Analysis of alpha 1 beta 1, alpha 2 beta 1 and alpha 3 beta 1 integrins in cell--collagen interactions: identification of conformation dependent alpha 1 beta 1 binding sites in collagen type I
Gullberg, D.; Gehlsen, K.R.; Turner, D.C.; Ahlén, K.; Zijenah, L.S.; Barnes, M.J.; Rubin, K.

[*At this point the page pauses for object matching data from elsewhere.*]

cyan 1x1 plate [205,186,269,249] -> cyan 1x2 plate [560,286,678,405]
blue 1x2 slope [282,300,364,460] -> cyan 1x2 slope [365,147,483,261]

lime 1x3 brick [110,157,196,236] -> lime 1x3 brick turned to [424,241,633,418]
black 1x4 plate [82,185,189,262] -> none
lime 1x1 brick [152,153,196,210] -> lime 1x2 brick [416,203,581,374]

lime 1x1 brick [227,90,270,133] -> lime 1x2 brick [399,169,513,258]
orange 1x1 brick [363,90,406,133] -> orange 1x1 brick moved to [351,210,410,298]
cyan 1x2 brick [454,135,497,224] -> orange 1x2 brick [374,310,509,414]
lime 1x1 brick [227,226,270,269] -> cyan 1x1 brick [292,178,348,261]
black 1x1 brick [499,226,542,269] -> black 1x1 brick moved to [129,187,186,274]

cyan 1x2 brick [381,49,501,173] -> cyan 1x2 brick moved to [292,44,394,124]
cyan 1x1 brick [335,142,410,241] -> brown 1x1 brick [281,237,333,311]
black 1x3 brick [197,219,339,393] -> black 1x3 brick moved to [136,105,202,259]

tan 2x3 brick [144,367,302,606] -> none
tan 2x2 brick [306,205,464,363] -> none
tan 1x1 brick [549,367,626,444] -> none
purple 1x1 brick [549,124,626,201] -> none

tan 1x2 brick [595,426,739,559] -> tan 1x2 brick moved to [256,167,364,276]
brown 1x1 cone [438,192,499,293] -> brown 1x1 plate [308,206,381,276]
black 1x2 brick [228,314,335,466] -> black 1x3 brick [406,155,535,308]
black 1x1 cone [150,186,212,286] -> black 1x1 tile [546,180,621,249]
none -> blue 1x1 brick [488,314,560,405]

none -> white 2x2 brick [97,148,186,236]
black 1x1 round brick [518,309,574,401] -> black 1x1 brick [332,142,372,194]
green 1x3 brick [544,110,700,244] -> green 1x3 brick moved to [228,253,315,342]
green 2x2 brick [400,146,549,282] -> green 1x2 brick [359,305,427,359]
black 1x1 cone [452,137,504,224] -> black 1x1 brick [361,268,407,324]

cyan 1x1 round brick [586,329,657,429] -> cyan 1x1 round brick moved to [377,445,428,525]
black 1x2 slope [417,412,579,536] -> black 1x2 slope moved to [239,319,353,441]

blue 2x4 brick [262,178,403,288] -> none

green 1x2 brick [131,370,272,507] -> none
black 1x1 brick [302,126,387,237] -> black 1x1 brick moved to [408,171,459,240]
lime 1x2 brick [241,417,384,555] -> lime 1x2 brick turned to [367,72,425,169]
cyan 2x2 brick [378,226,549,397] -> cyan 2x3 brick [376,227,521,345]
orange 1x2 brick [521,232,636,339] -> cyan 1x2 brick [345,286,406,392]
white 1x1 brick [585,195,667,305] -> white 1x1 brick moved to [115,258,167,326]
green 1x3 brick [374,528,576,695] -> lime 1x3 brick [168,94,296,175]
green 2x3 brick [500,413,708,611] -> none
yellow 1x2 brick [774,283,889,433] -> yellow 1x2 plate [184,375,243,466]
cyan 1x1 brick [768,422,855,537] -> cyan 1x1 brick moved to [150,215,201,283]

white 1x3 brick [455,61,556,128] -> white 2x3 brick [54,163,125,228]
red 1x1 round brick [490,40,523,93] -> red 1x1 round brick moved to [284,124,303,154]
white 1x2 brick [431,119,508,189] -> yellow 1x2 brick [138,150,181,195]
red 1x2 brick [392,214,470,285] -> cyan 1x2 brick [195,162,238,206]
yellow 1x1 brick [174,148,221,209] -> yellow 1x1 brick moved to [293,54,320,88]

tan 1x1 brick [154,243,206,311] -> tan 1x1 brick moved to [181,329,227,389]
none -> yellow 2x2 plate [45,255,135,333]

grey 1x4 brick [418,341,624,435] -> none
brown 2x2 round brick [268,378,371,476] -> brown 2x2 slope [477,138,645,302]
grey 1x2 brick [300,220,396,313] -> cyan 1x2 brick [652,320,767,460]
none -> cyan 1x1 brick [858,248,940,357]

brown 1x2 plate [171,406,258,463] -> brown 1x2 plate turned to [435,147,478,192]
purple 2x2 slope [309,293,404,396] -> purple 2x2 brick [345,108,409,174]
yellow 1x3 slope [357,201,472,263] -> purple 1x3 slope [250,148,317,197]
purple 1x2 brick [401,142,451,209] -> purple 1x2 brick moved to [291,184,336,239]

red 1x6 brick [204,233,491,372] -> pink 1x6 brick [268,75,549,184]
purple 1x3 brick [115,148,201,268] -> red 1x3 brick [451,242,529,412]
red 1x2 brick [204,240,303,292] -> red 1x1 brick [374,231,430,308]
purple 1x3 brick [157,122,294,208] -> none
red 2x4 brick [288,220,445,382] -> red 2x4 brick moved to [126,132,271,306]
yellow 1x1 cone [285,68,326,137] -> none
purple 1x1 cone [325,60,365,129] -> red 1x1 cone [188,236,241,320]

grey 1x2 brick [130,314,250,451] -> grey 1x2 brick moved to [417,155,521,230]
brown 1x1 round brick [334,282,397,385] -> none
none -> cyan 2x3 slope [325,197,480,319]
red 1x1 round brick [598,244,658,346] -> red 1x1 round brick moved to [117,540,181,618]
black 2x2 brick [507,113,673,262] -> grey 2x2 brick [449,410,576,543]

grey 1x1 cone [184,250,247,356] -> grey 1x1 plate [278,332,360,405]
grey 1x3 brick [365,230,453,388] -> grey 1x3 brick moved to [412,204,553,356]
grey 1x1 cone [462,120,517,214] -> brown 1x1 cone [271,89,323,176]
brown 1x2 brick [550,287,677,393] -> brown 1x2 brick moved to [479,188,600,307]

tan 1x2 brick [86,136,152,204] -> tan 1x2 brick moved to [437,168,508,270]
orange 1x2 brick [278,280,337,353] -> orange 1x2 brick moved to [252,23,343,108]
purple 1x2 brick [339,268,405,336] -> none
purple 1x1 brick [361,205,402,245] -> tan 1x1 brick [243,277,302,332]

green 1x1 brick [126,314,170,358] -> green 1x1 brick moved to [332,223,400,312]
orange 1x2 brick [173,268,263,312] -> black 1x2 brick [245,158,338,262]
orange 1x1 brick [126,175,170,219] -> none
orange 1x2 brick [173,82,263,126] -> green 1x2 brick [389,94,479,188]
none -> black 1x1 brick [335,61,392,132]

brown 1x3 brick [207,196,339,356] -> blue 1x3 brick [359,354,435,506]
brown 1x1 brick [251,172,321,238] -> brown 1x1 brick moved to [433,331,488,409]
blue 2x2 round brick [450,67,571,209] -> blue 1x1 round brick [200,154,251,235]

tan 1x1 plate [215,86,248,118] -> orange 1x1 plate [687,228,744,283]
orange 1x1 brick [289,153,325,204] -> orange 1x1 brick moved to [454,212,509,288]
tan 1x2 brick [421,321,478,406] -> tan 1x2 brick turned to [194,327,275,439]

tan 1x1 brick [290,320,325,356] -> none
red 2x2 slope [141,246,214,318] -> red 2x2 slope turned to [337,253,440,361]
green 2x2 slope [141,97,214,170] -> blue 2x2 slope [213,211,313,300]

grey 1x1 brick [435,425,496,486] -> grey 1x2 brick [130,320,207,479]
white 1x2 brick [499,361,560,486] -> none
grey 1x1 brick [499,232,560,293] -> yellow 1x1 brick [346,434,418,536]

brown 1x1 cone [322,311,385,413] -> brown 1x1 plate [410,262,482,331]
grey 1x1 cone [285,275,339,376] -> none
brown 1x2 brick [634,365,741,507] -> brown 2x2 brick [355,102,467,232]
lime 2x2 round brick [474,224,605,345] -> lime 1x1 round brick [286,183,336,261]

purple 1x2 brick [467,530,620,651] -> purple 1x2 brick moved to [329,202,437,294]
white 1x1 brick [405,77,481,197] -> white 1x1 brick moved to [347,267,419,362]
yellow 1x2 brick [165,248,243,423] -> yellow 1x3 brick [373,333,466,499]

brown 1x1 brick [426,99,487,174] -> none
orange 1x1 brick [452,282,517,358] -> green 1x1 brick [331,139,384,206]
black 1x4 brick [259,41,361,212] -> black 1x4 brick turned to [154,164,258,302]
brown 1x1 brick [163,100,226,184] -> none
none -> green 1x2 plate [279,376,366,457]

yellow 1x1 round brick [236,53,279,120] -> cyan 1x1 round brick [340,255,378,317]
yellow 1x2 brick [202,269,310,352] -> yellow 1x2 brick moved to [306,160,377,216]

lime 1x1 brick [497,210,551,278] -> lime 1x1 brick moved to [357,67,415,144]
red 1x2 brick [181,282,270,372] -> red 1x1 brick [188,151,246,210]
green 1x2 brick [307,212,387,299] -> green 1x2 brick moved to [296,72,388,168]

EMBO Journal 11(11): 3865-3873
Integrins can mediate the attachment of cells to collagen type I. In the present study we have investigated the possible differences in collagen type I recognition sites for the alpha 1 beta 1 and alpha 2 beta 1 integrins. Different cyanogen bromide (CB) fragments of the alpha 1 (I) collagen chain were used in cell attachment experiments with three rat cell types, defined with regard to expression of collagen binding integrins. Primary rat hepatocytes expressed alpha 1 beta 1, primary rat cardiac fibroblasts alpha 1 beta 1 and alpha 2 beta 1, and Rat-1 cells only alpha 2 beta 1. All three cell types expressed alpha 3 beta 1 but this integrin did not bind to collagen--Sepharose or to immobilized collagen type I in a radioreceptor assay. Hepatocytes and cardiac fibroblasts attached to substrata coated with alpha 1(I)CB3 and alpha 1(I)CB8; Rat-1 cells attached to alpha 1(I)CB3 but only poorly to alpha 1(I)CB8-coated substrata. Cardiac fibroblasts and Rat-1 cells spread and formed beta 1-integrin-containing focal adhesions when grown on substrata coated with native collagen or alpha 1(I)CB3; focal adhesions were also detected in cardiac fibroblasts cultured on alpha 1(I)CB8. The rat alpha 1 specific monoclonal antibody 3A3 completely inhibited hepatocyte attachment to alpha 1(I)CB3 and alpha 1(I)CB8, as well as the attachment of cardiac fibroblasts to alpha 1(I)CB8, but only partially inhibited the attachment of cardiac fibroblasts to alpha 1(I)CB3. 3A3 IgG did not inhibit the attachment of Rat-1 cells to collagen type I or to alpha 1(I)CB3.